We have attempted to explore this complex web in the latter parts of this issue, by dispatching our writers to the heart of the foreclosure crisis in Florida, the desertified mountains of the Yucatán, and the economically devastated cities of Troy, New York, and Gulfport, Mississippi. In these last cases, we enlisted teams of poets, photographers, and radio producers to interview people living on the economic edge and to document their lives. In the case of Natasha Trethewey, in Gulfport, the story took an unexpected turn toward the personal—reporting, in poems, on how her own brother’s frustration after Hurricane Katrina destroyed by the economy of the Gulf Coast led him into the world of drugs and eventually landed him in prison. (These pieces, as part of the In Verse project co-funded by the Corporation for Public Broadcasting, also have turned into radio stories for Studio 360 with Kurt Andersen.)
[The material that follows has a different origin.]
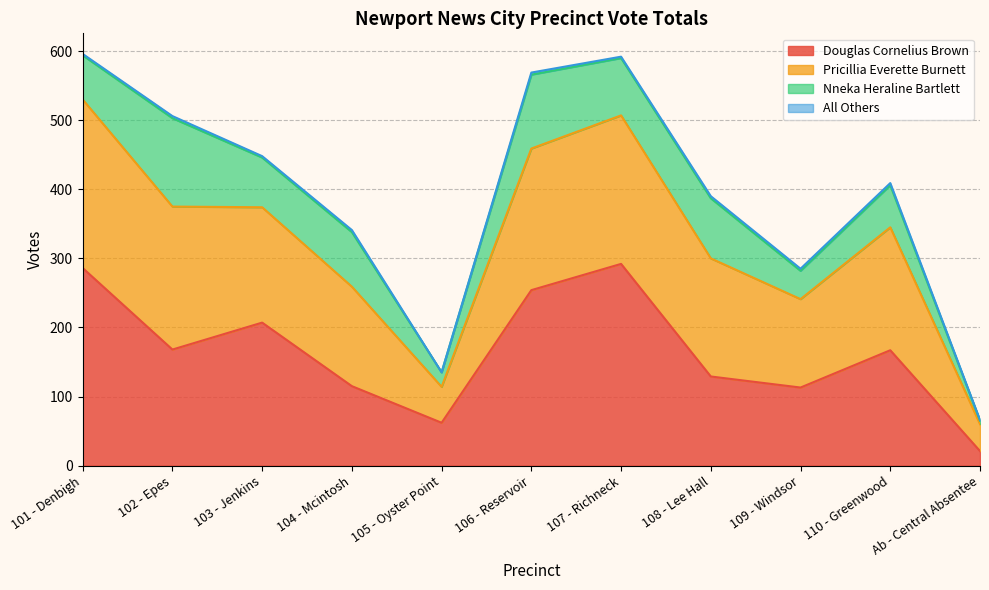

The Douglas Cornelius Brown series shows 129 at 108 - Lee Hall. True or false?

True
Reading the stories of so many lives derailed by drugs and hobbled by poverty, one can’t help but ask: are we winning the war on drugs? It’s been exactly forty years since Richard Nixon declared drug abuse “a serious national threat” and coined the phrase “War on Drugs.” With Juárez now the murder capital of the world, the Mexican army outgunned by the cartels, and narcotics more available than ever on the streets of the United States, it would be hard to claim that we’re winning this war. Perhaps, in such financially strapped times, it is time to seek out a more effective solution.

With so much at stake, perhaps it’s even time to consider legalizing and taxing marijuana. Such a move would undercut the “cash cow” that supports the Mexican drug cartels, would create a tax base to fight harder drugs, and would allow drug enforcement agents to focus their interdiction efforts. It would be the boldest move yet from an Obama administration that has already shown a willingness to risk choppy political waters—but then, to quote the president, that’s the point.